Our collection received another addition in May, in equally unlikely circumstances. Following a feature about the RSAI and its Du Noyer collection on the BBC 4 documentary ‘Great Irish Journeys with Martha Kearney’ we received a package in the post from an English gentleman. He had been watching the documentary and decided that we were an interesting place, and suitable repository for some items from his collection. The package which he sent included a Victorian scrapbook and a small piece of wood.
The piece of wood, wrapped in a plastic Asda bag, caused some puzzlement at first, until examined by one of our library volunteers, Sophie Hogan, who is an art history graduate. She realised that one side was painted, and staring out from the gloom of the grimy front of the panel was a pair of eyes.

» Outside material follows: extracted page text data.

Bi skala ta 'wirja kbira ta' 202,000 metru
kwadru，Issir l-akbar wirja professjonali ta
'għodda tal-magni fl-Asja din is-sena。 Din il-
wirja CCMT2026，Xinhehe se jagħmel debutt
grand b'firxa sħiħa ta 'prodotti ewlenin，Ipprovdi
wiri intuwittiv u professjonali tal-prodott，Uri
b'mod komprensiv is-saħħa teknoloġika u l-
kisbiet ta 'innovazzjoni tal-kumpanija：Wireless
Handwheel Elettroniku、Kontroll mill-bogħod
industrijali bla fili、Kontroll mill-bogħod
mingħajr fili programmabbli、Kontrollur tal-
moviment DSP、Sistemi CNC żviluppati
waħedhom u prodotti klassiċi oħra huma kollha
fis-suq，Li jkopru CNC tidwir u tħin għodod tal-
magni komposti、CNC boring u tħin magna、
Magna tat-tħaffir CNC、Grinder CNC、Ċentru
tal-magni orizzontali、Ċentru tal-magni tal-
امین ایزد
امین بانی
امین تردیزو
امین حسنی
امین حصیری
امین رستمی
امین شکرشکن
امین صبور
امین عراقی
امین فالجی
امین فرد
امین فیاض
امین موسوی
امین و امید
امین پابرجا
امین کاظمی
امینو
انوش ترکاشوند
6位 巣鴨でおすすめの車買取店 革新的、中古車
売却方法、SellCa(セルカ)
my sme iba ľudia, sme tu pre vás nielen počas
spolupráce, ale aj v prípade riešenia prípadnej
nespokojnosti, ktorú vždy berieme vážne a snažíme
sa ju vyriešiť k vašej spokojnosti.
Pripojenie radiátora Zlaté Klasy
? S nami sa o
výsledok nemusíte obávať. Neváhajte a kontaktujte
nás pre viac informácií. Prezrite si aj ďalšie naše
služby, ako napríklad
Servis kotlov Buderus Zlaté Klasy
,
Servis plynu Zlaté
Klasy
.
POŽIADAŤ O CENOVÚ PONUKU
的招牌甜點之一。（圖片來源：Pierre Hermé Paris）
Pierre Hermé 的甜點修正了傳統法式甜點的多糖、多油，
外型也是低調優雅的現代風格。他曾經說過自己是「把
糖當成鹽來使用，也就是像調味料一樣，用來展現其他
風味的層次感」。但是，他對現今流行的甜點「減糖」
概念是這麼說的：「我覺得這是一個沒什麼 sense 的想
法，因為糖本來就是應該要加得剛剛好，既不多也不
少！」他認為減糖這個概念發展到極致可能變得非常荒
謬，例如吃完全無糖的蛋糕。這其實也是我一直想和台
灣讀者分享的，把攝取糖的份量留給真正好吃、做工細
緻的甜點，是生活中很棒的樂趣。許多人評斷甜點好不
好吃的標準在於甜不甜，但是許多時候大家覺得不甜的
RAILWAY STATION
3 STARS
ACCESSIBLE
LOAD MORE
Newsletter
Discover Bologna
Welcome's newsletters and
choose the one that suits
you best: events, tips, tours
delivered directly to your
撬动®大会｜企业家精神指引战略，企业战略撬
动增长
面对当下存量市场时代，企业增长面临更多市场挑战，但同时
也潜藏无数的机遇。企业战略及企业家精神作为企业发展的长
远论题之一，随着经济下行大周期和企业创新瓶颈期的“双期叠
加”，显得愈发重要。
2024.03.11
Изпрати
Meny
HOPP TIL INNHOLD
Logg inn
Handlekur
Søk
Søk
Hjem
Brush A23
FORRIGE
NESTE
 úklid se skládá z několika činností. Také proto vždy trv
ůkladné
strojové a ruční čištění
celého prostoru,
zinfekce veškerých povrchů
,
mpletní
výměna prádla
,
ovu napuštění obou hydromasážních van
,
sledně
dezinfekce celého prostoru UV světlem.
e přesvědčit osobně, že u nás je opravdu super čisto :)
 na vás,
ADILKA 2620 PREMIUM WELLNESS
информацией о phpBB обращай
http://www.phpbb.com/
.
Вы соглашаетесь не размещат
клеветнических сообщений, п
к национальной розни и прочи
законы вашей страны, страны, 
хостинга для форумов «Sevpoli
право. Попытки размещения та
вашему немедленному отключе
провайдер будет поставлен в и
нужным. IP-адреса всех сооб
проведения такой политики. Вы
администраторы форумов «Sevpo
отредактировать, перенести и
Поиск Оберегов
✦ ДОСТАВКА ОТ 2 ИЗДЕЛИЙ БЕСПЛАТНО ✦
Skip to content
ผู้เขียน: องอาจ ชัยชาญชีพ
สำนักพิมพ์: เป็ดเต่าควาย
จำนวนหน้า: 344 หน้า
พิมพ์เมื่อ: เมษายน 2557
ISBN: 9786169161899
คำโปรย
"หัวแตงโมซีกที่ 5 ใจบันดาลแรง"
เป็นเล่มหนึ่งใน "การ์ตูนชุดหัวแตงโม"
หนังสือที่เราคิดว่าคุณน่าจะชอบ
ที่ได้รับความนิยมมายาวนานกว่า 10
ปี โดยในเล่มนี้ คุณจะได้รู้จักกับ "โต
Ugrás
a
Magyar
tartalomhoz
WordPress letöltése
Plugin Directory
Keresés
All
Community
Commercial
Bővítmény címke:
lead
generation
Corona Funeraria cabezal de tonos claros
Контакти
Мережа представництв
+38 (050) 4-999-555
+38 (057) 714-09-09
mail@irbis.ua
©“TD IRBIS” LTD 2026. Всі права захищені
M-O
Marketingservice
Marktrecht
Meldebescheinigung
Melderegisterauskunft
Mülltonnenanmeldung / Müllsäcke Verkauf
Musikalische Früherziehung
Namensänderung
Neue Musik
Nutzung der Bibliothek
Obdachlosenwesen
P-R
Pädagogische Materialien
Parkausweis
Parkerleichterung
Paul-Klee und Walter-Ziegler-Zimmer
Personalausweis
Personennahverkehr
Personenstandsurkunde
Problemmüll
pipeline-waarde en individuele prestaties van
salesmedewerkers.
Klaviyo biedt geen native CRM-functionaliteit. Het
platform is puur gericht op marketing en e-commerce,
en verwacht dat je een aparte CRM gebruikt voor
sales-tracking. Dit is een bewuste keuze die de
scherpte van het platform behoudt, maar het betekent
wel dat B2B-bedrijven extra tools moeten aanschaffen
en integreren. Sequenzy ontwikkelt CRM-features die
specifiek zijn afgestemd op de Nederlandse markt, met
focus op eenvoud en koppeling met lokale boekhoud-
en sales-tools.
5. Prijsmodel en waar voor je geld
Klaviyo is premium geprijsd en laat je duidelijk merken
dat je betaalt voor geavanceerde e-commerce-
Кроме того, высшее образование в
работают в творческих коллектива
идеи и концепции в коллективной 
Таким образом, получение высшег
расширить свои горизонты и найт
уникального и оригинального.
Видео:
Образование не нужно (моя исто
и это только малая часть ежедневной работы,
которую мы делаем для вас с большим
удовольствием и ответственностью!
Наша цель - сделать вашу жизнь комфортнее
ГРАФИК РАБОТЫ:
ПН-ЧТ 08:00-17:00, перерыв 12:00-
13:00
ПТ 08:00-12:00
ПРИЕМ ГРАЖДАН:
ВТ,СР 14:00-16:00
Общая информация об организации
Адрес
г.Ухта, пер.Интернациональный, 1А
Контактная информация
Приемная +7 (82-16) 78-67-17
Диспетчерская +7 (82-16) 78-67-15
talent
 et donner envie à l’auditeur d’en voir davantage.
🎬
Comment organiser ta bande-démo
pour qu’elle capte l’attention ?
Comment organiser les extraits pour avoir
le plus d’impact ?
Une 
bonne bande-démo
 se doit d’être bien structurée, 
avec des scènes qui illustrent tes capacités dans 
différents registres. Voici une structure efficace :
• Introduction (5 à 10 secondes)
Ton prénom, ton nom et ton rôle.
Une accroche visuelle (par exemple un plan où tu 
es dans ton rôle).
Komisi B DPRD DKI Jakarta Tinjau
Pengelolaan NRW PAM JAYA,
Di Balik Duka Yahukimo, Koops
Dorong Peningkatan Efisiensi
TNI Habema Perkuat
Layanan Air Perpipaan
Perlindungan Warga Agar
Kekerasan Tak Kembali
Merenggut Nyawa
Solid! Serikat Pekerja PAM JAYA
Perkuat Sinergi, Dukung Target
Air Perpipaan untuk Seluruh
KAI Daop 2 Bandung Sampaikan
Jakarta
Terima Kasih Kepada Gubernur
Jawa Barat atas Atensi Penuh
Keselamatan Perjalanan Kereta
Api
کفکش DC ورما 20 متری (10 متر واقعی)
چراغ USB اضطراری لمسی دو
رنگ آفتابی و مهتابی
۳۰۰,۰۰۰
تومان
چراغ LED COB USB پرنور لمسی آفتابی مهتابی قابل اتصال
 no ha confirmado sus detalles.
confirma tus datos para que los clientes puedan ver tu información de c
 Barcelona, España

The panel originally appears to have formed part of a triptych, with two hinged leaves, now lost, used to protect the image of Christ (or possibly a saint) within, but also, when opened to act as a support for this small, free-standing icon. The painting is on a gesso base and has been coated with a wax. All of the techniques, and the materials (so far as one can tell without proper scientific analysis), appear to fit with a medieval date.
On contacting the donor, he informed us that he had purchased the piece in an antique shop in Spain, and recent correspondence with a medieval art historian based in Girona has confirmed that the most likely origin for the piece is in the Taüll area of Catalonia. Once we have consolidated and gently cleaned the piece, we hope to put it on display in Society House.